Services appear to be up and everything else on the system appears to be working, but when I try compile forms, I get an error:

image

Is there a suggested place to start looking? Specific log files perhaps? Apologies if this should be in the users forum, I assume it's a server / config issue.

Thanks!

Hi Ed,

My apologies! There's a known issue that we're working on fixing that causes Web Apps, App Preview, and a few other features to be disabled for a brief period, whenever we install updates to the system. Giving the timing of your message, which coincided with such an update on our side, it appears likely that you encountered that issue. It gives me no pleasure to say this, but I think if you tried again now (or a minute after you took that screenshot) you should be able to proceed without issue.

As I mentioned we are actively working on making this a much rarer occurance.

Best,
Danny

Hi Danny, apologies if I was a bit vague. I should probably have mentioned that this is my own hosted instance of CommCareHQ in a monolith config. This issue has been present for just over a week though I've had something else to deal with and have now looped back to this issue that was present on a build from a week back.

Which logs are the best to inspect for this issue?

Thanks!
Ed

Hi Ed,

Aha! Well then. I probably should have guessed that from all the questions you've asked previously (and the fact that this is the Developer forum).

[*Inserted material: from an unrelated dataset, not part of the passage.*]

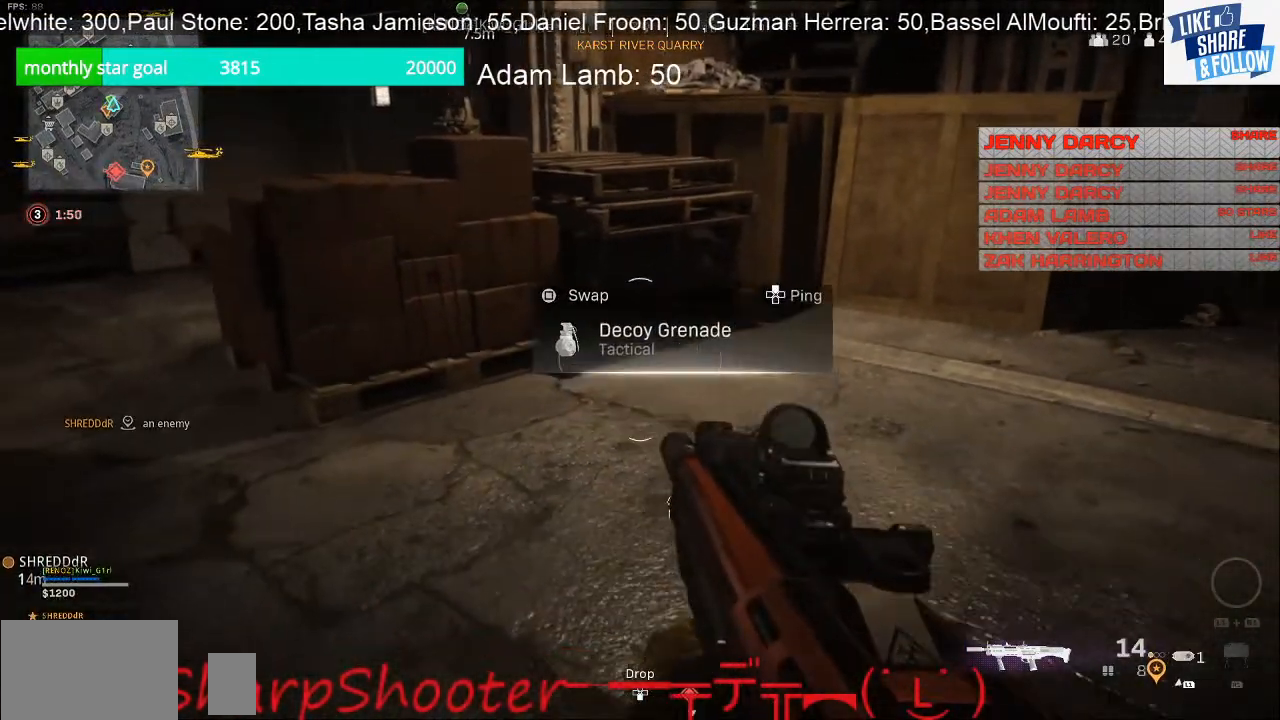
{"buttons": ["SQUARE"], "left_stick": "center", "right_stick": "center", "events": [[33, "left_stick", "center"], [100, "SQUARE", "down"], [167, "left_stick", "up-right"], [367, "left_stick", "center"]]}
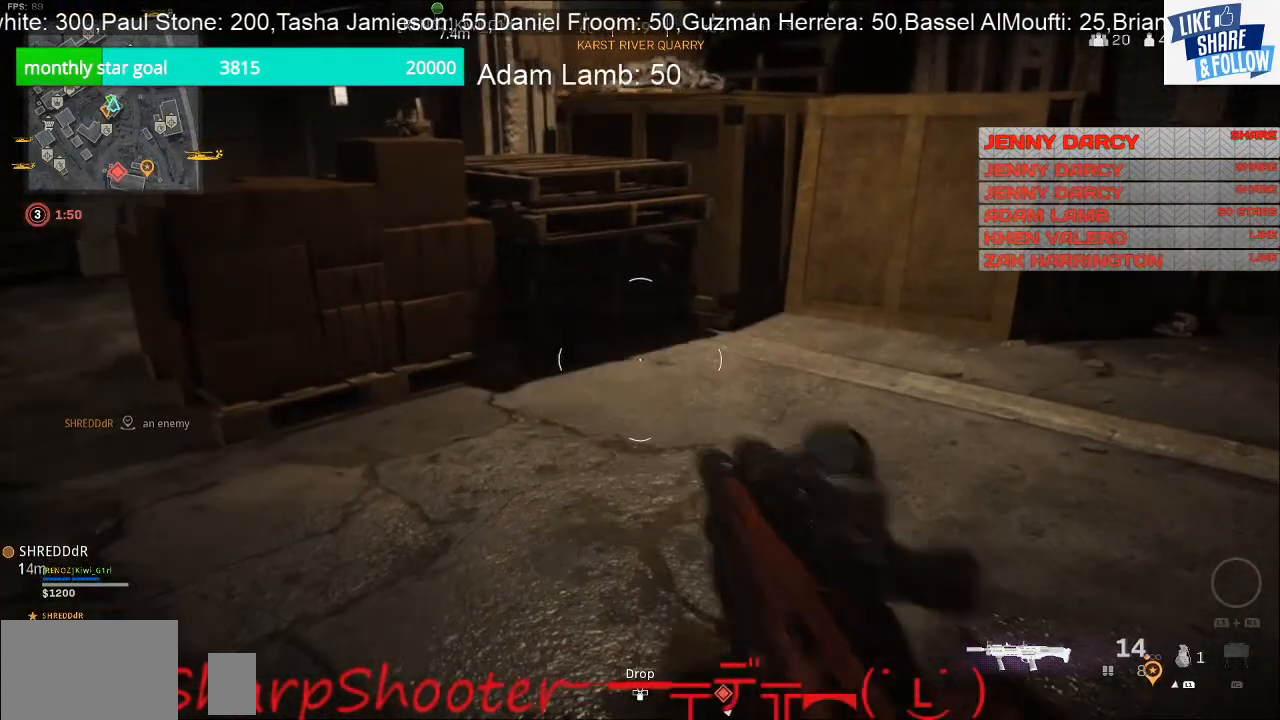
{"buttons": [], "left_stick": "right", "right_stick": "right", "events": [[200, "SQUARE", "up"], [400, "right_stick", "right"], [433, "left_stick", "right"]]}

The Formplayer service, when it's down, causes the issues I talked about in my initial post (in Web Apps, App Preview, and a few other places in the App Builder), so I would start there.

If you want to just see if it is up, you can use

commcare-cloud production service formplayer status

and if it's down you can use ... start or if it says it's up but you don't believe it you can try ... restart and see if that brings it back up. If those simple "turn it off and on again" suggestions don't work, the next place to look is the formplayer log files. To see where those are hosted check the output of

commcare-cloud production service formplayer logs

and then SSH into your machine (or if you have multiple, the formplayer machine) where you'll find the logs at the path in the output of that command.

Cheers,
Danny

Thanks Danny, I'll check the formplayer logs. The service is definitely reporting that it's up. The other thing that comes to mind is that we transferred the forms from an instance where the CommCare version is 2 builds earlier, and I guess it's feasible that there's some compatibility issue though I doubt it. I'll downgrade and see if it makes any difference if the logs don't throw hints.
Thanks!
Ed

OK, it seems the issue relates to the TLS certificate I've used. The formplayer error is:

org.springframework.web.client.ResourceAccessException: I/O error on POST request for "https://mysite.org/hq/admin/session_details/": sun.security.validator.ValidatorException : PKIX path building failed: sun.security.provider.certpath.SunCertPathBuilderException: unable to find valid certification path to requested target; nested exception is javax.net.ssl.SSLHandshakeException: sun.security.validator.ValidatorException: PKIX path building failed: sun.security.provider.certpath.SunCertPathBuilderException: unable to find valid certtification path to requested target

The question is, is this related to the certificate or the ansible script that deploys the certificate. It is possible that the certificate issuer is not trusted by the JVM.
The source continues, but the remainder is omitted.